In Brutalizing Kids: Painful Lessons in the Pedagogy of School Violence, Henry A. Giroux recognizes larger – societal – forces at play:

“The brutalizing behavior exhibited by this unhinged police officer would be better understood as symptomatic of a set of larger forces in American society that are increasingly defining kids through a youth crime complex that touches almost every aspect of their lives – extending from the streets they walk on to the schools and community centers in which they spend most of their time….

“The tragic death of 16-year-old Chicago student, Derrion Albert, captured on video recently; the 34 school age children that have been killed in Chicago this school year; the 290 wounded in 2008; and the fact that one recent study states that 61 percent of all school children are exposed to varying degrees of violence speaks to the culture of violence that young people face everyday both in and out of schools.”
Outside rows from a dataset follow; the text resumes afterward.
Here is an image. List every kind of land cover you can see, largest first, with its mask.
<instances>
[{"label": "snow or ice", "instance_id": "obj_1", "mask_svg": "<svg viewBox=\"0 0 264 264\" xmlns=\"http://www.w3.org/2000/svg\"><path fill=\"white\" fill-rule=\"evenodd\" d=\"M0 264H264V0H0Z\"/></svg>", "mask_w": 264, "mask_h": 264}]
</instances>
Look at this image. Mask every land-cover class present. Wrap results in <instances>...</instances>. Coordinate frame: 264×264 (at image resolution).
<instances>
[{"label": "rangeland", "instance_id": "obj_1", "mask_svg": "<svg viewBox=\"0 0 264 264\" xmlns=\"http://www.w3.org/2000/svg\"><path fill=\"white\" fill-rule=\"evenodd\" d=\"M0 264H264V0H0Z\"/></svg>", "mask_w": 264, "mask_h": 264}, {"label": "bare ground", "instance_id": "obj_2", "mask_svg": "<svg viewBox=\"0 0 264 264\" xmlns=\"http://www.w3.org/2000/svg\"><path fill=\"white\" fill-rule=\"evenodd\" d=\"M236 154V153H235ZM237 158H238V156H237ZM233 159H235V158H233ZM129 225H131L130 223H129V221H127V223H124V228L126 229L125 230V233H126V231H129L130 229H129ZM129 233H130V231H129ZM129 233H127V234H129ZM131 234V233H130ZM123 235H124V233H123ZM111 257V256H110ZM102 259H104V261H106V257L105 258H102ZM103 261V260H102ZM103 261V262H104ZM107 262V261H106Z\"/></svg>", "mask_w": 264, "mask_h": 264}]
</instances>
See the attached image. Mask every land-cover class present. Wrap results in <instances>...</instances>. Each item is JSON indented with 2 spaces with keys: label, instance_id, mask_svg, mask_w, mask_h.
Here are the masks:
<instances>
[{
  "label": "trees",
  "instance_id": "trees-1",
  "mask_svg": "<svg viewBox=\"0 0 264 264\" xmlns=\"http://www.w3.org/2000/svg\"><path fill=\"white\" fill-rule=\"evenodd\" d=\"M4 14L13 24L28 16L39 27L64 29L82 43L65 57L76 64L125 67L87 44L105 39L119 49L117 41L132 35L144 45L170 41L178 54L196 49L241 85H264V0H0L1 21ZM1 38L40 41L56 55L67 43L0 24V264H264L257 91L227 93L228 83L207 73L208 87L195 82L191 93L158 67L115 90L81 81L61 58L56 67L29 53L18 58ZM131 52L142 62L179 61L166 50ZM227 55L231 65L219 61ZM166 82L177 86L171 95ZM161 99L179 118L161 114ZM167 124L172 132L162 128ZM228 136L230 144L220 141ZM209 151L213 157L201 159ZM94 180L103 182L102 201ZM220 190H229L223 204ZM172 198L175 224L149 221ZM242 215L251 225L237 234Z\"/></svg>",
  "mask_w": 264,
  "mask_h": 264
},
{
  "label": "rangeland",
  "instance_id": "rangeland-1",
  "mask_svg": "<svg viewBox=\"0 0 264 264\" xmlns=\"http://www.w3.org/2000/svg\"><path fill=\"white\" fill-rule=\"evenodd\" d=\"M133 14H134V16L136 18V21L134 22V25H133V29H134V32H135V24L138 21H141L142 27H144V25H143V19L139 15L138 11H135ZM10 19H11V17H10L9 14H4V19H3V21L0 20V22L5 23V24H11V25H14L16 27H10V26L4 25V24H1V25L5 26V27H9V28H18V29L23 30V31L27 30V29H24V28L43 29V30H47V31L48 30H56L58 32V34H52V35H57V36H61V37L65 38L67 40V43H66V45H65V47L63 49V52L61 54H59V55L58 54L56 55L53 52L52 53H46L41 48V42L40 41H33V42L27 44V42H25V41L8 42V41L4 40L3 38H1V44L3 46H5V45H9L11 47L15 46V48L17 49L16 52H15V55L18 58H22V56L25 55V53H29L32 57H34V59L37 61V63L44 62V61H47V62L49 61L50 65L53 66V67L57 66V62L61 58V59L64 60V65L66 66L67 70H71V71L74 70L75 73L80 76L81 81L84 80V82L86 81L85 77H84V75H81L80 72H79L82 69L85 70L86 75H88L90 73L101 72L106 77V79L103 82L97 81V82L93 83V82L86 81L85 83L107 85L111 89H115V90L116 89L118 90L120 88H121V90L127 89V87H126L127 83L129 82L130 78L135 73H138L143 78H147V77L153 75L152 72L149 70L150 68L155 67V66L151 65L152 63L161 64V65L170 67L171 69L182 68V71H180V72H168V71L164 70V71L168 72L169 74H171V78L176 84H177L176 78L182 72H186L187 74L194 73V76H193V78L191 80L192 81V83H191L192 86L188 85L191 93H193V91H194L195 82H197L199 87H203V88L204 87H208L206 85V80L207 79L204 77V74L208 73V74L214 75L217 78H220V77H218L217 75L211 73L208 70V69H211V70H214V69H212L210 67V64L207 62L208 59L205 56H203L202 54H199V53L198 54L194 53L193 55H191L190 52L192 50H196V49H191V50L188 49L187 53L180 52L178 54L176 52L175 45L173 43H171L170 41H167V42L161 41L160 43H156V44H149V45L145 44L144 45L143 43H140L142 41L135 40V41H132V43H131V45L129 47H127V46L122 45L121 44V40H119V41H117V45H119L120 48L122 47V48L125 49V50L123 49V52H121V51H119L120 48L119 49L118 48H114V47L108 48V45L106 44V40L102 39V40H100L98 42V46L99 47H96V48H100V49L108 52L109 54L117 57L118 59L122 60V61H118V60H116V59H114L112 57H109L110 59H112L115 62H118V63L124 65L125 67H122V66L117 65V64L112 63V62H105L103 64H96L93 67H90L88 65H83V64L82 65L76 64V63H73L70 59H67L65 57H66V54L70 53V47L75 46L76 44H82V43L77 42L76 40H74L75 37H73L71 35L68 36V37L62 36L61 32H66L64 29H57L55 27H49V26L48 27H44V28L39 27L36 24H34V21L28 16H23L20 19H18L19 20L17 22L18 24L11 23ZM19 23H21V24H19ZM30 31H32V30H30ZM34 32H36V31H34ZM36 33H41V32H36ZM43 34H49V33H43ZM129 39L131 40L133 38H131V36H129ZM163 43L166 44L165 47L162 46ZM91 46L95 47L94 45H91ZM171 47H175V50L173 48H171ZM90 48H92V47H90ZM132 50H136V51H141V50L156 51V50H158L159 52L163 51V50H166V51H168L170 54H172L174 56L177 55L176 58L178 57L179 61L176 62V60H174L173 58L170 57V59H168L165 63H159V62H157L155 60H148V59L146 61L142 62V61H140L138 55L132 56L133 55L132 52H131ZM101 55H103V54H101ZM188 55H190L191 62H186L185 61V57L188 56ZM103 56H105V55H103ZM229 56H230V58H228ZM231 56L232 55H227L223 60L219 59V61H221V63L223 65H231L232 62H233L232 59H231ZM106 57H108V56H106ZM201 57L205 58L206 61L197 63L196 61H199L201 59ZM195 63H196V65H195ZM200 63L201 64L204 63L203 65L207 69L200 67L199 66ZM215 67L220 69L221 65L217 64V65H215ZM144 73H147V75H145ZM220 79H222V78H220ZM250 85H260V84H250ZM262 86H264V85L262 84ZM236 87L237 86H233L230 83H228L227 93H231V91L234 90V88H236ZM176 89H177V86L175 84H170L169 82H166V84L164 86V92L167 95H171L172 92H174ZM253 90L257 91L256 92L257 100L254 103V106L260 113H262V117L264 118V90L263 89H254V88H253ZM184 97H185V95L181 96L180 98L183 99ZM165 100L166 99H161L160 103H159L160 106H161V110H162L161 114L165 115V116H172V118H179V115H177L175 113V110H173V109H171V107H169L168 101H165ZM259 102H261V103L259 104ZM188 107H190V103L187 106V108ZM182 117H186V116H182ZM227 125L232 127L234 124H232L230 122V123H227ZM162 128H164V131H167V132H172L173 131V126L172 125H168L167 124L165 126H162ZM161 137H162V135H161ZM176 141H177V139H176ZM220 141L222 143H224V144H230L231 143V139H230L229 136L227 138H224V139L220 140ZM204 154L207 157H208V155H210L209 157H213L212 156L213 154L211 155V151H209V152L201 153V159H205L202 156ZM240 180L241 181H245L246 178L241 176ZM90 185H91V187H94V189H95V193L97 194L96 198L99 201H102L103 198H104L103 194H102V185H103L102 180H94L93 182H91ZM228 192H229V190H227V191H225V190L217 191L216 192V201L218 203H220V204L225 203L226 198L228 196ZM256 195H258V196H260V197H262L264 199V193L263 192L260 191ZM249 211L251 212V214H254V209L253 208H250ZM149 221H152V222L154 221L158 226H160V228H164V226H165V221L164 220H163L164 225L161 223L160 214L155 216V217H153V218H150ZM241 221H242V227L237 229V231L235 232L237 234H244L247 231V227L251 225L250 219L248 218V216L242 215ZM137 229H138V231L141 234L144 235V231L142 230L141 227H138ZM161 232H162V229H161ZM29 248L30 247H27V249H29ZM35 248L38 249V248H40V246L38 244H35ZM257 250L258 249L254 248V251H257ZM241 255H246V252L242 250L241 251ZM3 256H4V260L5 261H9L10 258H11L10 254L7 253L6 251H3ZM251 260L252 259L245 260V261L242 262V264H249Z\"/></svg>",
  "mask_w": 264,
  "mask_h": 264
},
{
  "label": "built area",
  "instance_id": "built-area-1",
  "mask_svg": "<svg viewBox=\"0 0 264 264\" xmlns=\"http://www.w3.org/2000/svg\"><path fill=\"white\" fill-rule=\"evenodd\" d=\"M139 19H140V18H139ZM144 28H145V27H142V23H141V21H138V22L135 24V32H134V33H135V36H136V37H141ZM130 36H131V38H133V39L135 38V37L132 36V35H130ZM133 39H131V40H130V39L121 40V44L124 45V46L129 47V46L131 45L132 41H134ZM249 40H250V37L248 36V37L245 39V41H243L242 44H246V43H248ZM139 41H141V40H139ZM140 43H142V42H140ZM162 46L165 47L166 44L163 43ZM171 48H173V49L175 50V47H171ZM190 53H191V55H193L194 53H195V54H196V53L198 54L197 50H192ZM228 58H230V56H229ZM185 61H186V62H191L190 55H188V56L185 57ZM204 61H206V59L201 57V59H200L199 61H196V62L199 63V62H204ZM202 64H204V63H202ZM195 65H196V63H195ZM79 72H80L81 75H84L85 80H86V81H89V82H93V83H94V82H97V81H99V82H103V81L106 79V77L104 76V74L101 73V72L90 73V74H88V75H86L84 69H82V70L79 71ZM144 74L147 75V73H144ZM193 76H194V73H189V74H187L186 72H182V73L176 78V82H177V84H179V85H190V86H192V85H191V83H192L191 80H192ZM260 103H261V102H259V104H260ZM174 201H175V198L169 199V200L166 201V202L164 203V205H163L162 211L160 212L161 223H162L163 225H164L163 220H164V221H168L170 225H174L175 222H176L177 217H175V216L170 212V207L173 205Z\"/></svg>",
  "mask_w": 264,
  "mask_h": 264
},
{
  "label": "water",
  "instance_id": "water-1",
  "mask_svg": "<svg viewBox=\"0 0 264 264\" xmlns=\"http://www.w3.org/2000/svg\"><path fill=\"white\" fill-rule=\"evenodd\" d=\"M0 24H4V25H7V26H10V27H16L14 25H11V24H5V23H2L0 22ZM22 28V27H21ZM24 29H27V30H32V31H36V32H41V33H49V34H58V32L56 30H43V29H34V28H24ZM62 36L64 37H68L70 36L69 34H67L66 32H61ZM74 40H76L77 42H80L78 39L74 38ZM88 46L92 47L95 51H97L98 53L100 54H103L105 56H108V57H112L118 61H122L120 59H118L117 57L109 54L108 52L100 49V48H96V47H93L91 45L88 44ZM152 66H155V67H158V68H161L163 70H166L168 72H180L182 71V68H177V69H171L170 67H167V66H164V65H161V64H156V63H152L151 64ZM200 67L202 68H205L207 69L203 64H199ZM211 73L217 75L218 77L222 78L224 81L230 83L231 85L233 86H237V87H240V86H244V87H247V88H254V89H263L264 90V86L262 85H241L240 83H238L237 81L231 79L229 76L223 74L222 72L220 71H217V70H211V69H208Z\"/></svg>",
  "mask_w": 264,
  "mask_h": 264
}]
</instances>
I would add that police brutality has become endemic in our society, to wit: the 2008 National Conventions in Denver and St. Paul of the Democratic and Republican parties, as well as the recent use of sonic weapons against defenseless and lawful protesters at the G20 Summit in Pittsburgh.

The danger we all face from the current brutal regime is ever present – any time any one of us catches the lunatic eye of those in uniform. Yes, people of color face their own brand of brutality, but so does anyone who speaks out against government policy. Tyranny seems to be the New World Order. Yet, We the People are the only ones who can stop this; it is up to us. Megan ‘Verb’ Kargher joins countless others in calling for Non Compliance. And, Bob Koehler recently wrote in Power with, Power over:

“We can make this a different sort of world, and the simplest, perhaps the only, way to begin is by altering our relationship with power, and with each other.”